### [Brief]
The result should be every line in the material below containing the string "решения".

*** Begin section ***

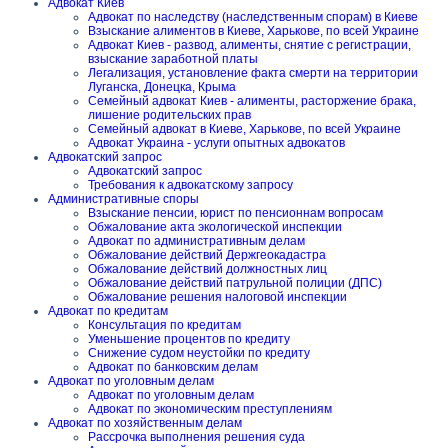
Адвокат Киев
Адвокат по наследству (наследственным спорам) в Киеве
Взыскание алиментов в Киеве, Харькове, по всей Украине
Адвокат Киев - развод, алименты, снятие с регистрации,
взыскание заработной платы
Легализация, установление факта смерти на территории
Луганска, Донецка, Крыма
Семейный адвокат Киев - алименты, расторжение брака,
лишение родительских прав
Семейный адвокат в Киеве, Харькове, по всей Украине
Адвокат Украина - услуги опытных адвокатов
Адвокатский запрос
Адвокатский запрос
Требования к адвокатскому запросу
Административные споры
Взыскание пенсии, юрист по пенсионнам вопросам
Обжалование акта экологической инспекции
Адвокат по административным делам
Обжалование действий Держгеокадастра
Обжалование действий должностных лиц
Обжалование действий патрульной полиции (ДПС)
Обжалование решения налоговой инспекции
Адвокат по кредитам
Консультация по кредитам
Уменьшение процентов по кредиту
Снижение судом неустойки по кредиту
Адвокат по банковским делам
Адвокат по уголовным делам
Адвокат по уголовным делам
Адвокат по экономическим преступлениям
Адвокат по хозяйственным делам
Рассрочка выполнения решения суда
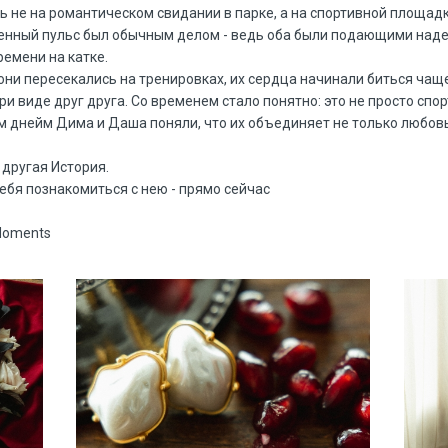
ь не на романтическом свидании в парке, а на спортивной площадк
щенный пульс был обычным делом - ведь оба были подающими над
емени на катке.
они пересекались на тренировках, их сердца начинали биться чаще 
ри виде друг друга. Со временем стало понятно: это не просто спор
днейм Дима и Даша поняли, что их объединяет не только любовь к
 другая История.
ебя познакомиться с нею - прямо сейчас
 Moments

*** End section ***

### [Answer space]
Обжалование решения налоговой инспекции
Рассрочка выполнения решения суда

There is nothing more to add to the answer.